GeneralSenators discuss the 2006 annual report of the DFC
The business of the Development Finance Corporation (DFC), Government’s development bank, has been one of great public interest since 2004, and while the new administration has said that it would create a different vehicle for issuing developmental credit during its term of office, the DFC continues to exist. So what’s happening with the DFC?
 
At Tuesday’s Senate meeting, private sector senator, Godwin Hulse, highlighted some interesting information he found in the 2006 annual report of the corporation.
 
He notes that while DFC’s assets and liabilities continue to decline, the net worth of the institution remains essentially the same.   
 
He expressed that the figure for the write off of loans is “astounding” – $50.27 million in loan write-offs for ’06, compared with $4.29 million in the previous year. That’s almost 11 times the figure for the previous year.
 
Under the new guidelines, said Hulse, loans are written off, not forgiven, once the assets are sold. There is nothing else to get once assets are sold, he added.
 
He went on to say that of the 50-odd million dollars worth of loans, $40.17 million was for only 8 loans with principal balances over 1 million to companies.

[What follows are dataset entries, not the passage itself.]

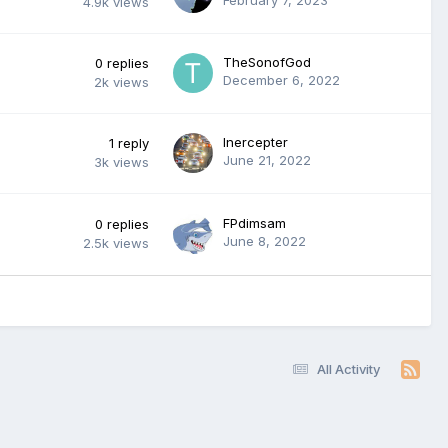
4.9k
views
TheSonofGod
0
replies
December 6, 2022
2k
views
Inercepter
1
reply
June 21, 2022
3k
views
FPdimsam
0
replies
June 8, 2022
2.5k
views
All Activity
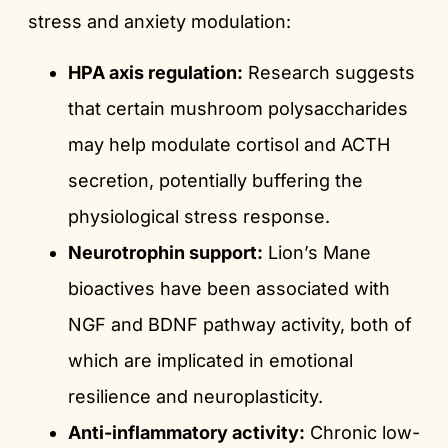
stress and anxiety modulation:
HPA axis regulation:
Research suggests
that certain mushroom polysaccharides
may help modulate cortisol and ACTH
secretion, potentially buffering the
physiological stress response.
Neurotrophin support:
Lion’s Mane
bioactives have been associated with
NGF and BDNF pathway activity, both of
which are implicated in emotional
resilience and neuroplasticity.
Anti-inflammatory activity:
Chronic low-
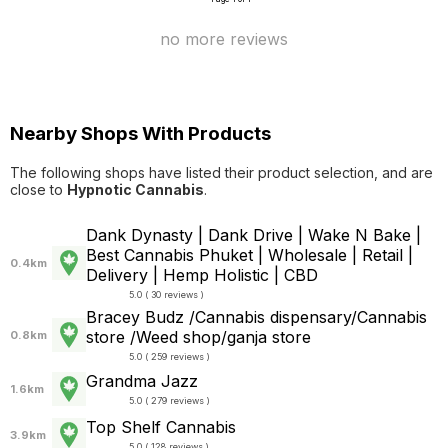
no more reviews
Nearby Shops With Products
The following shops have listed their product selection, and are
close to
Hypnotic Cannabis
.
Dank Dynasty | Dank Drive | Wake N Bake |
Best Cannabis Phuket | Wholesale | Retail |
0.4km
Delivery | Hemp Holistic | CBD
5.0 ( 30 reviews )
Bracey Budz /Cannabis dispensary/Cannabis
store /Weed shop/ganja store
0.8km
5.0 ( 259 reviews )
Grandma Jazz
1.6km
5.0 ( 279 reviews )
Top Shelf Cannabis
3.9km
5.0 ( 128 reviews )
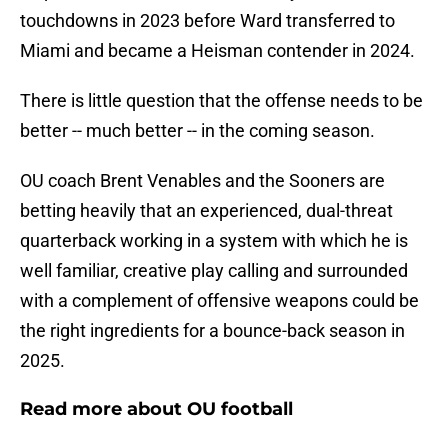
touchdowns in 2023 before Ward transferred to
Miami and became a Heisman contender in 2024.
There is little question that the offense needs to be
better -- much better -- in the coming season.
OU coach Brent Venables and the Sooners are
betting heavily that an experienced, dual-threat
quarterback working in a system with which he is
well familiar, creative play calling and surrounded
with a complement of offensive weapons could be
the right ingredients for a bounce-back season in
2025.
Read more about OU football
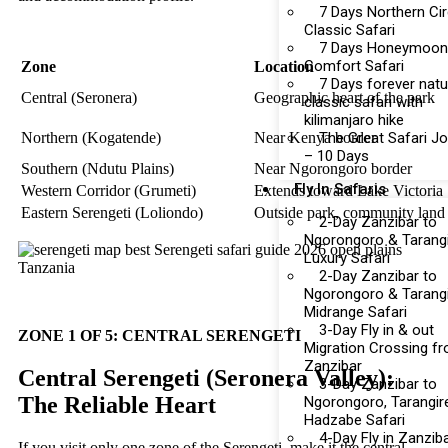
7 Days Northern Cir
Classic Safari
7 Days Honeymoon
Comfort Safari
Zone
Location
7 Days forever natu
Central (Seronera)
Geographic heart of the park
classic safari with
kilimanjaro hike
The Great Safari J
Northern (Kogatende)
Near Kenya border
– 10 Days
Southern (Ndutu Plains)
Near Ngorongoro border
Fly In Safaris
Western Corridor (Grumeti)
Extends toward Lake Victoria
Eastern Serengeti (Loliondo)
Outside park, community land
2-Day Zanzibar to
Ngorongoro & Tarang
Luxury Safari
2-Day Zanzibar to
Ngorongoro & Tarang
Midrange Safari
3-Day Fly in & out
ZONE 1 OF 5: CENTRAL SERENGETI
Migration Crossing f
Zanzibar
Central Serengeti (Seronera Valley):
3-Day Zanzibar to
The Reliable Heart
Ngorongoro, Tarangir
Hadzabe Safari
4-Day Fly in Zanzib
If you visit only one zone of the Serengeti, make it the central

He did not identify exactly which loans were included.
 
On the other hand, Senator Hulse also indicated that write-offs for students loans (over 1,800) amounted to $6.5 million.
 
(The former administration had undertaken a program whereby it had lowered monthly mortgage payments for people who had gotten low-income housing loans through a monthly subsidy, and it wrote off student loans under $5,000.)
 
Hulse said the matter of the DFC write-offs needs to be highlighted, as legislators talk about a resuscitated credit agency for farmers, and parliament’s role of oversight must be vigilant to make sure this does not happen again.
 
Another issue he pointed to was the losses being incurred through subsidiaries of the DFC, specifically the DFC Investment Company and the Belize Mortgage Company (BMC) 2000-2001, which he said has been incurring losses since its inception.
 
The annual loss of $2.55 million may continue to 2012, said Hulse, noting that the bonds issued under this foreign arm of DFC are “non-callable and cannot be repaid” before then.
 
Hulse mentioned, in particular, that the loans of Intelco and Western Caribbean Properties continue to make BMC unsustainable, and Government has to continue paying them.
 
PUP Senator, Hector Silva, Sr., whose party was in power for the period of the report in question, also commented on the matter of the DFC report, saying that during 2006, DFC’s management undertook a comprehensive loan write-off exercise, and many liabilities of DFC were transferred to the shoulders of government. In effect, he said, government absorbed those losses and DFC appeared to have been doing well. He suggested that in the future, a committee should be formed to review such reports before they are put to the House, and that there should be more scrutiny.
 
Another PUP Senator, Eiden Salazar, congratulated DFC chairman, Arsenio Burgos, on what he described as “a fantastic job in consolidating affairs of DFC,” whose assets, he reports, are just over $150 million and whose net equity is $30+ million, up from a deficit.